As we celebrate the feast of Saint Nicholas of Myra in Lycia, the Wonderworker, we find that there is a certain unresolved tension that accompanies his person and memory. On the one hand, there are few “hard facts” about his life (to the point where many doubt his actual historical existence), while on the other hand, he is clearly one of the most beloved and universally venerated saints within the Church. A good example of an objective account of the few facts behind the saint’s life can be found in a short introductory biographical note concerning Saint Nicholas in the book, The Time of the Spirit: “Little is known for certain about the life of Saint Nicholas, bishop of Myra in Lycia (Asia Minor). It is believed that he suffered imprisonment during the last major persecution of the Church under Diocletian in the early fourth century, and that he attended the first Ecumenical Council at Nicea in 325. Christian tradition has come to regard him, in the words of an Orthodox hymn, as ‘an example of faith and an icon of gentleness’” [The Time of the Spirit, p. 69].
For those interested in the historical background of Saint Nicholas, the following note found in The Synaxarion, Vol. II, edited by Hieromonk Makarios of Simonas Petras, may prove to be of real interest: “Since the medieval period, Saint Nicholas of Myra has been confused with Saint Nicholas of Sion, who founded a monastery not far from Myra at the end of the 5th century. The Vita of the latter has come down to us but the incidents in it have been entirely ascribed to Saint Nicholas of Myra, with the result that Saint Nicholas of Sion has been forgotten in the hagiographical accounts…. See The Life of Saint Nicholas of Sion, edited and translated by I. N. P. Sevcenko [Brookline, MA, 1984].”
So, even if we are dealing with a “composite figure” when we venerate Saint Nicholas the Wonderworker, we nevertheless are given a glimpse into the “mind of the Church” when it comes to an image of a true pastor. A powerful and enduring image of a genuine Christian shepherd has remained within the memory of the Church, regardless of the now unrecoverable “facts” behind the actual history of fourth-fifth century Asia Minor. It is this “unerring” intuition of the People of God to which the faithful respond up to the present day that remains as a solid foundation upholding all of the wonderful stories that endear us to Saint Nicholas. The Church always needs bishops of the type embodied by Saint Nicholas, a shepherd who was a “rule of faith and an image of humility” who both protected and interceded for his flock, according to the great Russian Orthodox iconographer, Leonid Uspensky. And he further writes: “This ‘life for others’ is his characteristic feature and is manifested by the great variety of forms of his solicitude for men: his care for their preservation, their protection from the elements, from human injustice, from heresies and so forth. This solicitude was accompanied by numerous miracles both during his life and after his death. Indefatigable intercessor, steadfast, uncompromising fighter for Orthodoxy, he was meek and gentle in character and humble in spirit” [The Time of the Spirit, p. 69].
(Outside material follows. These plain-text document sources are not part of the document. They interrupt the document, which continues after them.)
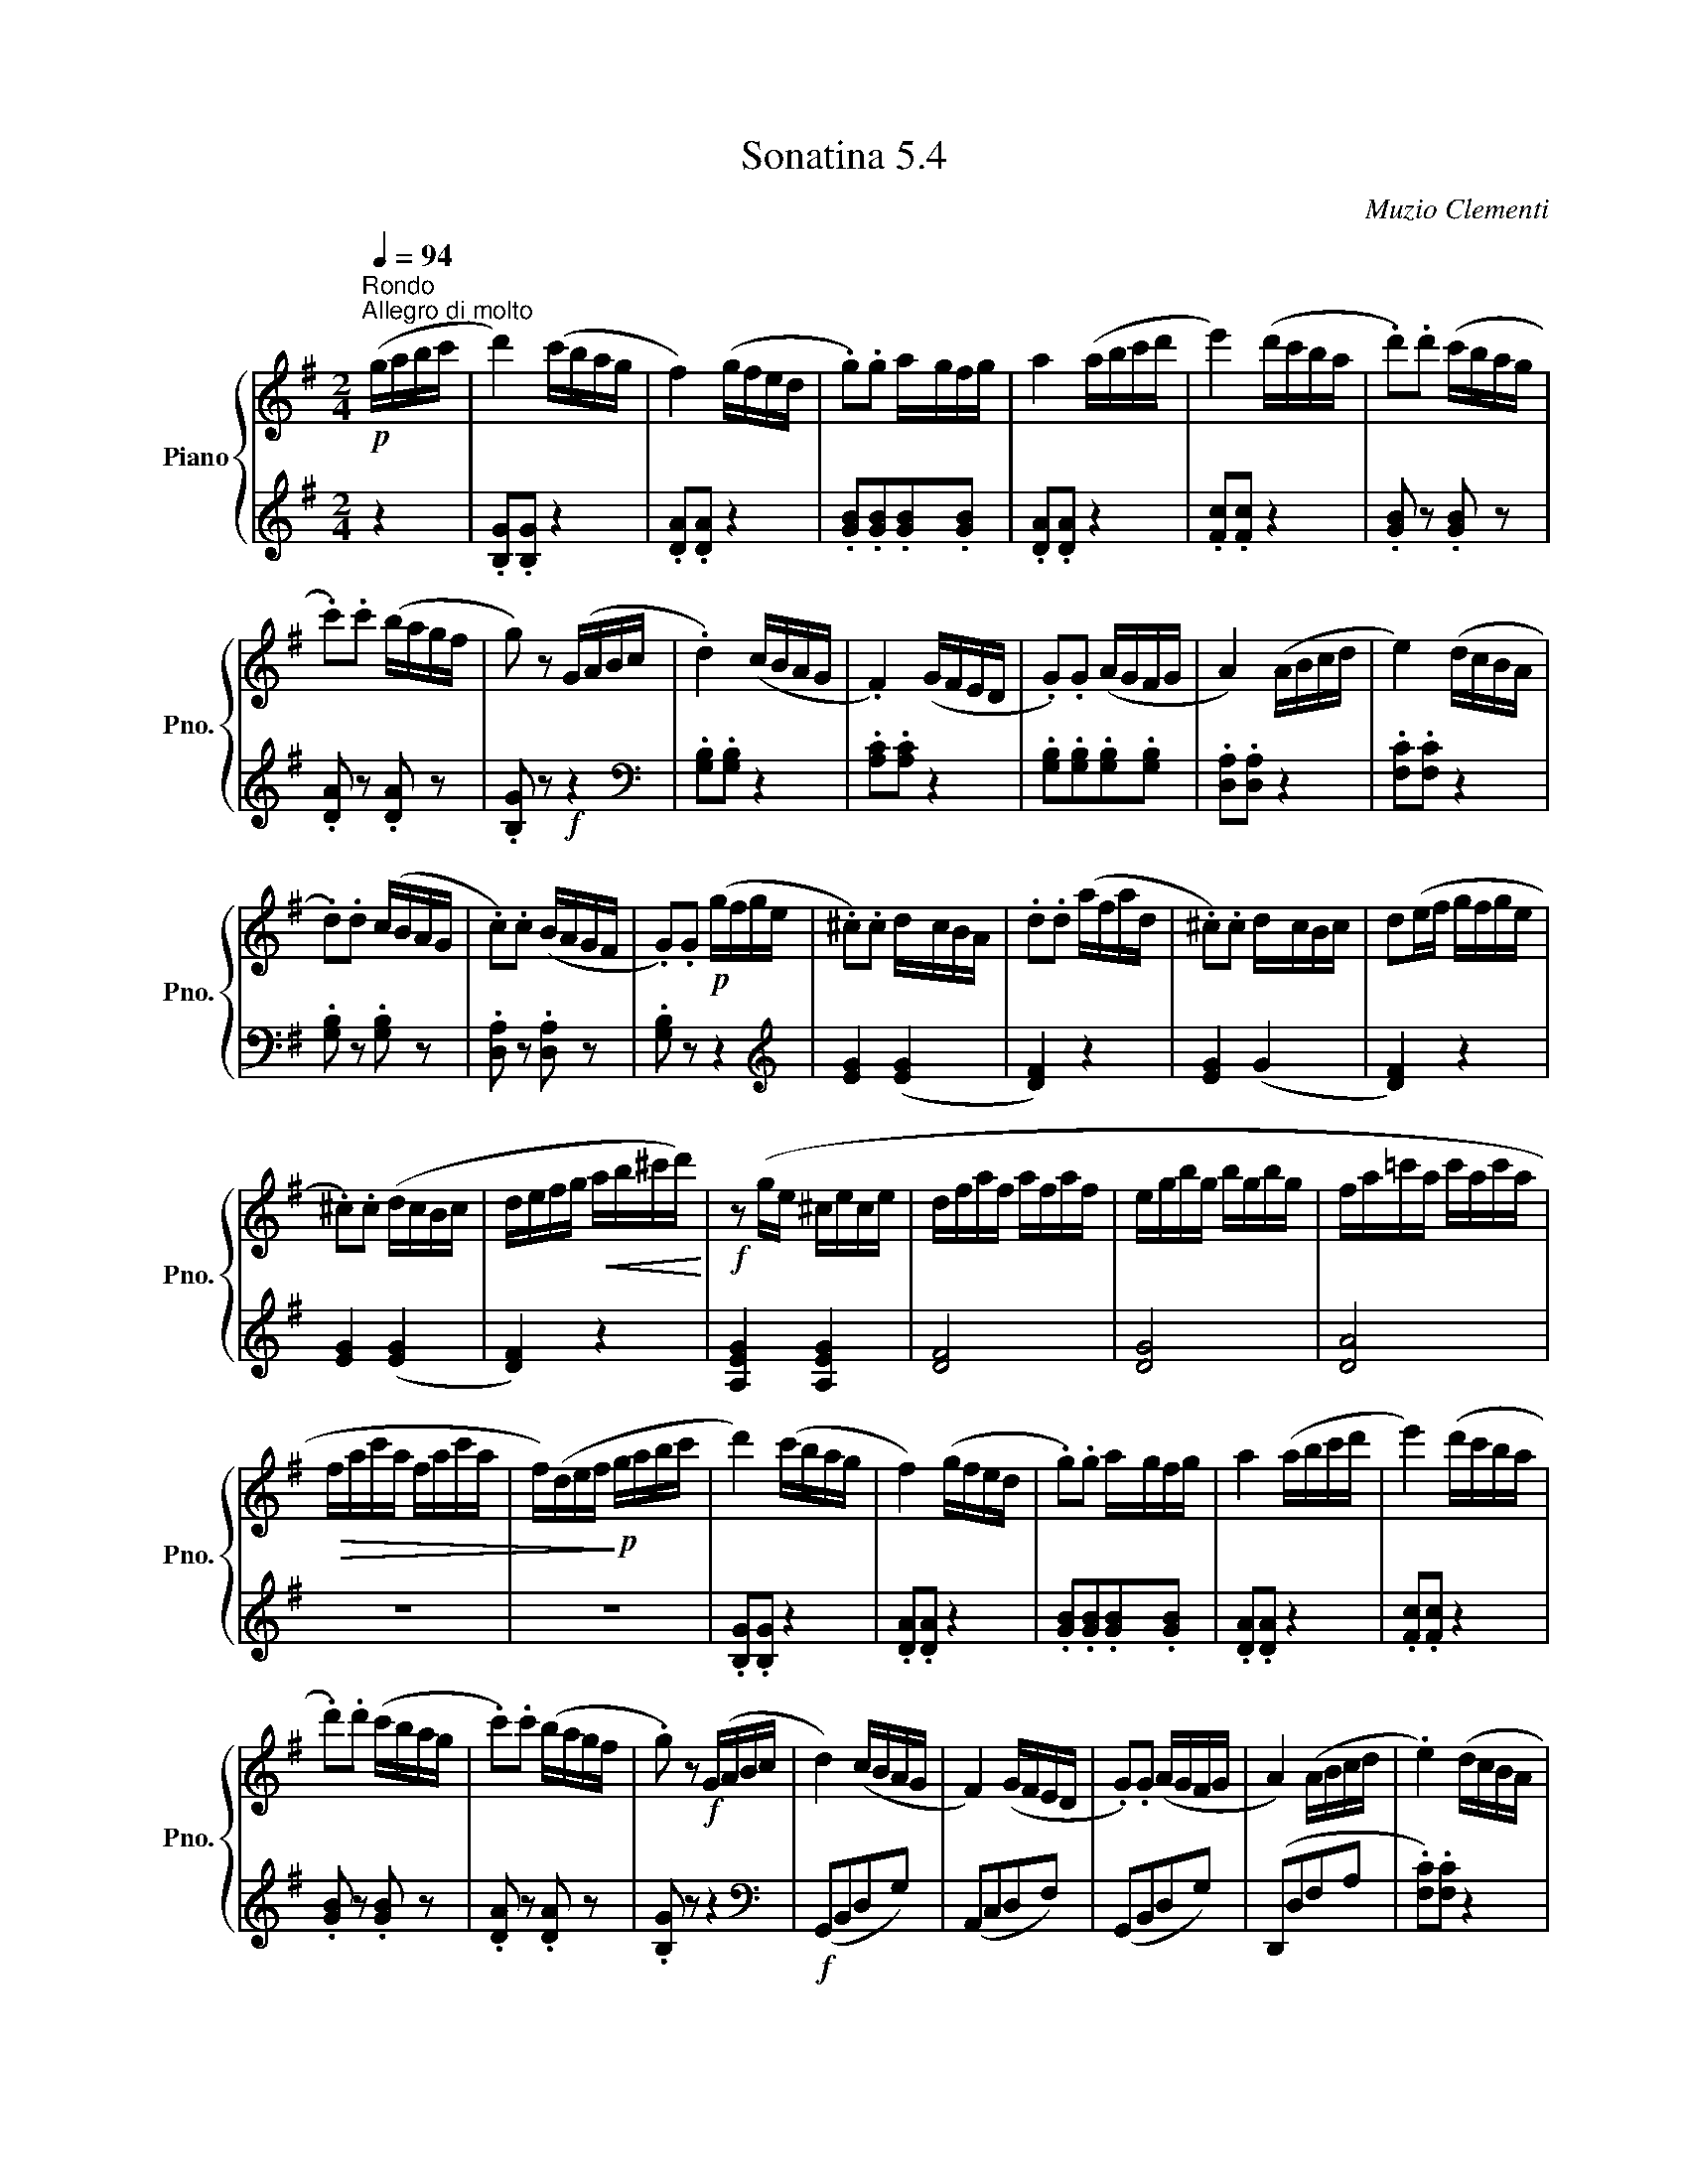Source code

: X:54
T:Sonatina 5.4
C:Muzio Clementi
Z:Public Domain (PianoXML typeset)
%%score { ( 1 2 ) | ( 3 4 ) }
L:1/8
M:2/4
Q:1/4=94
I:linebreak $
K:G
V:1 treble nm="Piano" snm="Pno."
L:1/16
V:2 treble
V:3 bass
V:4 bass
V:1
!p!"^Rondo"[Q:1/4=94]"^Allegro di molto" (gabc' | d'4) (c'bag | %836
 f4) (gfed | .g2).g2 a-gfg | a4 (abc'd' | e'4) (d'c'ba | .d'2).d'2 (c'bag |$ %841
 .c'2).c'2 (bagf | g2) z2 (GABc | .d4) (cBAG | .F4) (GFED | .G2).G2 (AGFG | %846
 A4) (ABcd | e4) (dcBA |$ .d2).d2 (cBAG | .c2).c2 (BAGF | %850
 .G2).G2!p! (gfge | .^c2).c2 d-cBA | .d2.d2 (afad | %853
 .^c2).c2 d-cBc | d2(ef gfge |$ .^c2).c2 (dcBc | defg!<(! ab^c'd')!<)! | %857
!f! z2 (ge ^cece | dfaf afaf | egbg bgbg | fa=c'a c'ac'a |$ %861
!>(! fac'a fac'a | f)(def!>)!!p! gabc' | d'4) (c'bag | f4) (gfed | %865
 .g2).g2 a-gfg | a4 (abc'd' | e'4) (d'c'ba |$ .d'2).d'2 (c'bag | %869
 .c'2).c'2 (bagf | .g2) z2!f! (GABc | d4) (cBAG | F4) (GFED | .G2).G2 (AGFG | %874
 A4) (ABcd | .e4) (dcBA |$ .d2).d2 (cBAG | .c2).c2 (BAGF | G2) z2 z4 | %879
 z2 .[ce]2.[Bd]2.[ce]2 | .[Bd]2 z2 z4 | z2 .[ce]2.[Bd]2.[ce]2 | .[Bd]2 z2 z4 |$ %883
 z2!f! .[Ge]2.[Gd]2.[Ge]2 | .[Gd]2.[Gd]2.[Ac]2.[Ac]2 | %885
 .[GB]2.[GB]2.[FA]2.[FA]2 | .G2 z2!p! (d'c'ba | .g2).g2.d2.d2 | %888
 .B2 z2 (d'c'ba | .g2).g2.d2.d2 | .B2 z2!f! [Ad]2 z2 | .g2 z2 .f2 z2 | %892
 .g2 z2!fine! |]$
V:2
[K:treble] x2 | x4 | x4 | x4 | x4 | x4 | x4 |$ x4 | x4 | %843
 x4 | x4 | x4 | x4 | x4 |$ x4 | x4 | x4 | x4 | x4 | x4 | x4 |$ x4 | x4 | x4 | x4 | x4 | x4 |$ x4 | %862
 x4 | x4 | x4 | x4 | x4 | x4 |$ x4 | x4 | x4 | x4 | x4 | x4 | x4 | x4 |$ x4 | x4 | x4 | x4 | x4 | %881
 x4 | x4 |$ x4 | x4 | x4 | x4 | x4 | x4 | x4 | x2 .f x | [Bd] x [Ad] x | [Bd] x |]$
V:3
[K:treble] z2 | .[B,G].[B,G] z2 | %836
 .[DA].[DA] z2 | .[GB].[GB].[GB].[GB] | .[DA].[DA] z2 | .[Fc].[Fc] z2 | %840
 .[GB] z .[GB] z |$ .[DA] z .[DA] z | .[B,G] z!f! z2 |[K:bass] .[G,B,].[G,B,] z2 | %844
 .[A,C].[A,C] z2 | .[G,B,].[G,B,].[G,B,].[G,B,] | .[D,A,].[D,A,] z2 | %847
 .[F,C].[F,C] z2 |$ .[G,B,] z .[G,B,] z | .[D,A,] z .[D,A,] z | .[G,B,] z z2 | %851
[K:treble] [EG]2 ([EG]2 | [DF]2) z2 | [EG]2 (G2 | [DF]2) z2 |$ [EG]2 ([EG]2 | [DF]2) z2 | %857
 [A,EG]2 [A,EG]2 | [DF]4 | [DG]4 | [DA]4 |$ z4 | z4 | .[B,G].[B,G] z2 | %864
 .[DA].[DA] z2 | .[GB].[GB].[GB].[GB] | .[DA].[DA] z2 | .[Fc].[Fc] z2 |$ .[GB] z .[GB] z | %869
 .[DA] z .[DA] z | .[B,G] z z2 |[K:bass]!f! (G,,B,,D,G,) | (A,,C,D,F,) | (G,,B,,D,G,) | %874
 (D,,D,F,A, | .[F,C]).[F,C] z2 |$ [G,B,] z [G,B,] z | [D,A,] z [D,A,] z | %878
 (G,,A,,/B,,/ C,/D,/E,/F,/ | .G,)!p! z z2 | (G,,A,,/B,,/ C,/D,/E,/F,/ | .G,) z z2 | %882
 (G,,A,,/B,,/ C,/D,/E,/F,/ |$ .G,) .C.B,.C | .B,.B,.C.C | .D.D.D,.D, | .G, z z2 | %887
 z2[K:treble]!p! ([DA]2 | G) z z2 | z2 ([DA]2 | G) z[K:bass] .[D,D] z | %891
 .[G,B,] z .[D,D] z | .[G,B,] z |]$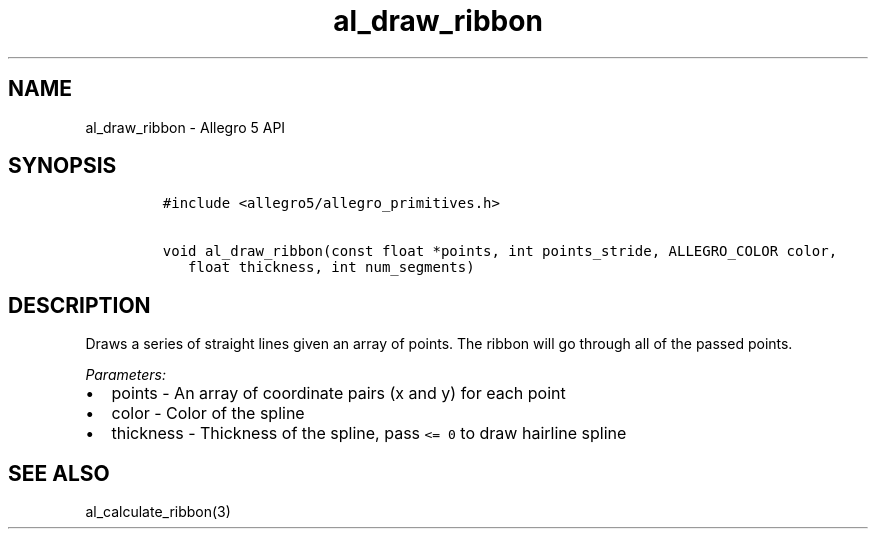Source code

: .TH "al_draw_ribbon" "3" "" "Allegro reference manual" ""
.SH NAME
.PP
al_draw_ribbon \- Allegro 5 API
.SH SYNOPSIS
.IP
.nf
\f[C]
#include\ <allegro5/allegro_primitives.h>

void\ al_draw_ribbon(const\ float\ *points,\ int\ points_stride,\ ALLEGRO_COLOR\ color,
\ \ \ float\ thickness,\ int\ num_segments)
\f[]
.fi
.SH DESCRIPTION
.PP
Draws a series of straight lines given an array of points.
The ribbon will go through all of the passed points.
.PP
\f[I]Parameters:\f[]
.IP \[bu] 2
points \- An array of coordinate pairs (x and y) for each point
.IP \[bu] 2
color \- Color of the spline
.IP \[bu] 2
thickness \- Thickness of the spline, pass \f[C]<=\ 0\f[] to draw
hairline spline
.SH SEE ALSO
.PP
al_calculate_ribbon(3)
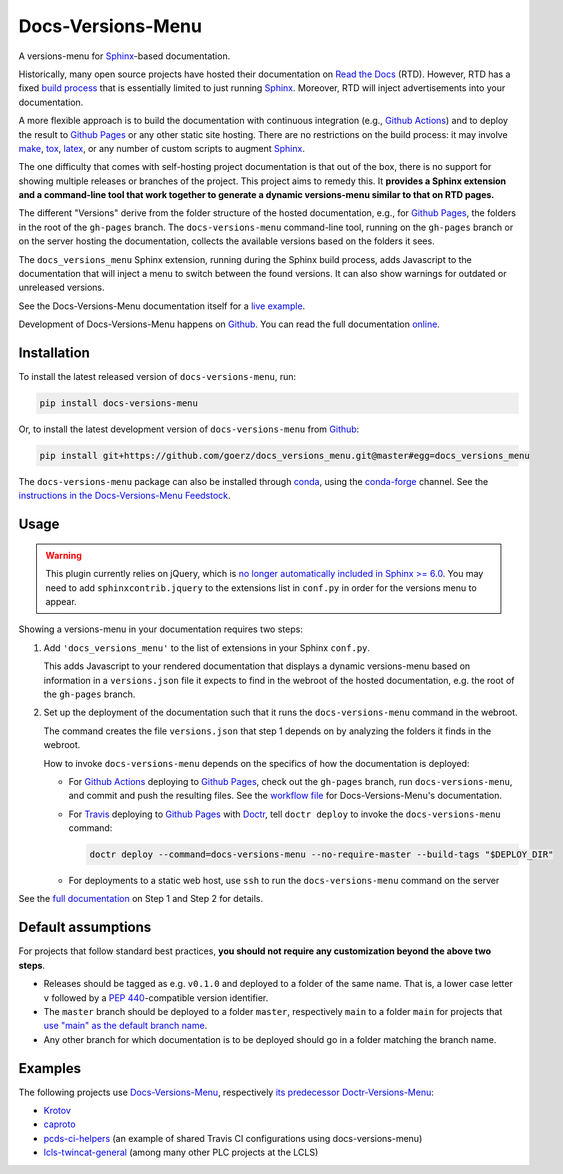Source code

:==================
Docs-Versions-Menu
==================

.. image:: https://img.shields.io/badge/goerz-docs__versions__menu-blue.svg?logo=github
   :alt: Source code on Github
   :target: https://github.com/goerz/docs_versions_menu

.. image:: https://img.shields.io/badge/docs-gh--pages-blue.svg
   :alt: Documentation
   :target: https://goerz.github.io/docs_versions_menu/

.. image:: https://img.shields.io/pypi/v/docs_versions_menu.svg
   :alt: docs-versions-menu on the Python Package Index
   :target: https://pypi.org/project/docs-versions-menu

.. image:: https://img.shields.io/conda/vn/conda-forge/docs-versions-menu.svg
   :alt: docs-versions-menu on conda-forge
   :target: https://anaconda.org/conda-forge/docs-versions-menu

.. image:: https://github.com/goerz/docs_versions_menu/workflows/Docs/badge.svg?branch=master
   :alt: Docs
   :target: https://github.com/goerz/docs_versions_menu/actions?query=workflow%3ADocs

.. image:: https://github.com/goerz/docs_versions_menu/workflows/PyPI/badge.svg?branch=master
   :alt: PyPI
   :target: https://github.com/goerz/docs_versions_menu/actions?query=workflow%3APyPI

.. image:: https://github.com/goerz/docs_versions_menu/workflows/Tests/badge.svg?branch=master
   :alt: Tests
   :target: https://github.com/goerz/docs_versions_menu/actions?query=workflow%3ATests

.. image:: https://codecov.io/gh/goerz/docs_versions_menu/branch/master/graph/badge.svg
   :alt: Codecov
   :target: https://codecov.io/gh/goerz/docs_versions_menu

.. image:: https://img.shields.io/badge/License-MIT-green.svg
   :alt: MIT License
   :target: https://opensource.org/licenses/MIT

A versions-menu for Sphinx_-based documentation.

Historically, many open source projects have hosted their documentation on `Read the Docs`_ (RTD). However, RTD has a fixed `build process <https://docs.readthedocs.io/en/stable/builds.html>`_ that is essentially limited to just running Sphinx_. Moreover, RTD will inject advertisements into your documentation.

A more flexible approach is to build the documentation with continuous integration (e.g., `Github Actions`_) and to deploy the result to `Github Pages`_ or any other static site hosting. There are no restrictions on the build process: it may involve make_, tox_, latex_, or any number of custom scripts to augment Sphinx_.

The one difficulty that comes with self-hosting project documentation is that out of the box, there is no support for showing multiple releases or branches of the project. This project aims to remedy this. It **provides a Sphinx extension and a command-line tool that work together to generate a dynamic versions-menu similar to that on RTD pages.**

.. image:: https://raw.githubusercontent.com/goerz/docs_versions_menu/master/docs/_static/docs-versions-menu-screenshot.png
  :alt: Docs-Versions-Menu Screenshot

The different "Versions" derive from the folder structure of the hosted documentation, e.g., for `Github Pages`_, the folders in the root of the ``gh-pages`` branch. The ``docs-versions-menu`` command-line tool, running on the ``gh-pages`` branch or on the server hosting the documentation, collects the available versions based on the folders it sees.

The ``docs_versions_menu`` Sphinx extension, running during the Sphinx build process, adds Javascript to the documentation that will inject a menu to switch between the found versions. It can also show warnings for outdated or unreleased versions.

See the Docs-Versions-Menu documentation itself for a `live example <online_>`_.

Development of Docs-Versions-Menu happens on `Github`_.
You can read the full documentation online_.

Installation
------------

To install the latest released version of ``docs-versions-menu``, run:

.. code-block:: shell

    pip install docs-versions-menu

Or, to install the latest development version of ``docs-versions-menu`` from `Github`_:

.. code-block:: shell

    pip install git+https://github.com/goerz/docs_versions_menu.git@master#egg=docs_versions_menu


The ``docs-versions-menu`` package can also be installed through conda_, using
the conda-forge_ channel. See the `instructions in the Docs-Versions-Menu
Feedstock <conda-feedstock-instructions_>`_.

Usage
-----

.. warning::

   This plugin currently relies on jQuery, which is `no longer automatically included in Sphinx >= 6.0`_. You may need to add ``sphinxcontrib.jquery`` to the extensions list in ``conf.py`` in order for the versions menu to appear.

Showing a versions-menu in your documentation requires two steps:

1.  Add ``'docs_versions_menu'`` to the list of extensions in your Sphinx ``conf.py``.

    This adds Javascript to your rendered documentation that displays a dynamic versions-menu based on information in a ``versions.json`` file it expects to find in the webroot of the hosted documentation, e.g. the root of the ``gh-pages`` branch.


2.  Set up the deployment of the documentation such that it runs the ``docs-versions-menu`` command in the webroot.

    The command creates the file ``versions.json`` that step 1 depends on by analyzing the folders it finds in the webroot.

    How to invoke ``docs-versions-menu`` depends on the specifics of how the documentation is deployed:

    * For `Github Actions`_ deploying to `Github Pages`_, check out the ``gh-pages`` branch, run ``docs-versions-menu``, and commit and push the resulting files.
      See the `workflow file`_ for Docs-Versions-Menu's documentation.

    * For Travis_ deploying to `Github Pages`_ with Doctr_, tell ``doctr deploy`` to invoke the ``docs-versions-menu`` command:

      .. code-block:: shell

          doctr deploy --command=docs-versions-menu --no-require-master --build-tags "$DEPLOY_DIR"

    * For deployments to a static web host, use ``ssh`` to run the ``docs-versions-menu`` command on the server


See the `full documentation <online_>`_ on Step 1 and Step 2 for details.


Default assumptions
-------------------

For projects that follow standard best practices, **you should not require any customization beyond the above two steps**.

* Releases should be tagged as e.g. ``v0.1.0`` and deployed to a folder of the
  same name. That is, a lower case letter ``v`` followed by a :PEP:`440`-compatible
  version identifier.
* The ``master`` branch should be deployed to a folder ``master``, respectively
  ``main`` to a folder ``main`` for projects that `use "main" as the default branch name <https://github.blog/changelog/2020-10-01-the-default-branch-for-newly-created-repositories-is-now-main/>`_.
* Any other branch for which documentation is to be deployed should go in a
  folder matching the branch name.


Examples
--------

The following projects use Docs-Versions-Menu_, respectively `its predecessor Doctr-Versions-Menu <Doctr-Versions-Menu-PyPI_>`_:

* Krotov_
* caproto_
* pcds-ci-helpers_ (an example of shared Travis CI configurations using docs-versions-menu)
* lcls-twincat-general_ (among many other PLC projects at the LCLS)

.. _Docs-Versions-Menu: https://pypi.org/project/docs-versions-menu
.. _Doctr-Versions-Menu-PyPI: https://pypi.org/project/doctr-versions-menu
.. _Github: https://github.com/goerz/docs_versions_menu
.. _Github Actions: https://github.com/features/actions
.. _Github Pages: https://pages.github.com
.. _Sphinx: https://www.sphinx-doc.org/
.. _online: https://goerz.github.io/docs_versions_menu/
.. _Read the Docs: https://readthedocs.org
.. _Travis: https://travis-ci.org
.. _tox: https://tox.readthedocs.io
.. _Doctr: https://drdoctr.github.io
.. _Krotov: https://qucontrol.github.io/krotov/
.. _caproto: https://caproto.github.io/caproto/
.. _pcds-ci-helpers: https://github.com/pcdshub/pcds-ci-helpers/blob/d1bb15ace06cfd8fdda3f5ccad0981fcc59dfbe0/travis/shared_configs/doctr-upload.yml
.. _lcls-twincat-general: https://pcdshub.github.io/lcls-twincat-general/
.. _conda: https://docs.conda.io
.. _conda-forge: https://conda-forge.org
.. _conda-feedstock-instructions: https://github.com/conda-forge/docs-versions-menu-feedstock#installing-docs-versions-menu
.. _make: https://www.gnu.org/software/make/manual/make.html
.. _latex: https://www.latex-project.org
.. _workflow file: https://github.com/goerz/docs_versions_menu/blob/master/.github/workflows/docs.yml
.. _no longer automatically included in Sphinx >= 6.0: https://github.com/sphinx-doc/sphinx/blob/548f0f928aab7c8f373604a0f65cce962e9807a5/CHANGES.rst#incompatible-changes-5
Well known as Saint Nicholas has been, he is perhaps less well known in today’s world. In fact, he may be slowly slipping away from Christian consciousness. Santa Claus, that rather unfortunate caricature of the saintly bishop, clearly has something to do with this. But perhaps the very virtues embodied by this saint are slowly fading from our consciousness. Some time ago, I wrote a meditation that passed on the name our social and secular world has “earned” for itself through its rampant commercialization of Christmas—and that is “Getmas.” The author who coined this new term—I forget his name—claims it came to him based on a conversation he had had with a good friend about the “spirit of Christmas.” The friend of our author said that Christmas was about “getting things.” When the author countered by saying, “I thought Christmas was about giving,” the friend quickly retorted, “Sure, people are supposed to give me things!” Out of this sad exchange came the unfortunate, but accurate, “Getmas.”
But Saint Nicholas was about the proper understanding of “giving.” Perhaps the most enduring quality of his image is that of giving to children in need. Our children learn that those who already “have” more are those who will yet “get” more. And that is because they are taught this by their parents who yield to their childish demands. So we persist in widening the gap of imbalance between the “haves” and “have nots” without too many pangs of (Christian) conscience. Saint Nicholas wanted to restore a sense of balance, and so he looked first to those who were in need, so that they could also taste some childlike happiness from receiving an unexpected gift. In a simple manner, this imitates the giving of God Who gave us Christ at a time when everyone—rich and poor alike—was impoverished through sin and death. I sometimes fantasize that an ideal celebration of Christmas would find a relatively affluent family making sure that they spent more on those in need than on themselves. If Christianity is indeed the “imitation of the divine nature,” as Saint Gregory of Nyssa once said, then that need not necessarily be such an unrealistic idea. I do not believe that I have ever done that, so I convict myself through the very thought. Yet, I am convinced that our children would respond with an eager spirit of cooperation if properly prepared for some approximation of that ideal. Why should it be otherwise if, according to the Apostle Paul, Christ said that it is more blessed to give than to receive?